Sanft ließ der Wind die Seidenvorhänge vor den Räumen auf und ab tanzen und verbreitete einen intensiven Geruch in der Luft. Er war so unglaublich abstoßend, dass die Gestalt im Schatten ihres Huts nicht umhinkam, das blasse Gesicht zu verziehen.

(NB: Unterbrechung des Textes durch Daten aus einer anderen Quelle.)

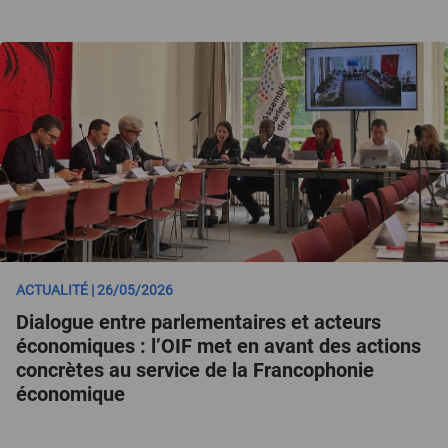
ACTUALITÉ | 26/05/2026
Dialogue entre parlementaires et acteurs
économiques : l’OIF met en avant des actions
concrètes au service de la Francophonie
économique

Sie hatte einen bleichen, geradezu strahlenden Teint, blutleere Lippen und war von einer so schlanken, zierlichen Statur, dass man sie vielmehr in einem Rock als in einer Hose erwartet hätte. Der Ausdruck in ihren Augen hingegen glich einem Sturm - einem wütenden Orkan, der den Himmel unentwegt in seiner Gewalt zu halten schien.
Bin Seomoon griff vorsichtig nach dem Heft ihres Tigersäbels, den sie unter ihrem Gewand versteckt hielt.
Festlich dekorierte Räume reihten sich aneinander, im Garten blühten überall sonderbare Blumen, und Menschen schlenderten mit ihren Gläsern in den Händen umher. Bin musterte alles ganz genau.
»Selbst wenn sich die aufstrebenden Mächte zusammenschließen, bleiben sie Schwächlinge. An den Minister werden sie niemals heranreichen.«
Stimmen drangen durch die dünnen Seidenvorhänge des Raums.
Es handelte sich um die Schlangenresidenz - das Anwesen des Premierministers, ein Mann, dem nachgesagt wurde, noch mehr Macht innezuhaben als der König selbst. Ein Ort, der sogar in finsterer Nacht hell erstrahlte, vom Treiben all jener, die Gold- und Silberschätze mitbrachten, um die Gunst Seiner Gnaden zu gewinnen.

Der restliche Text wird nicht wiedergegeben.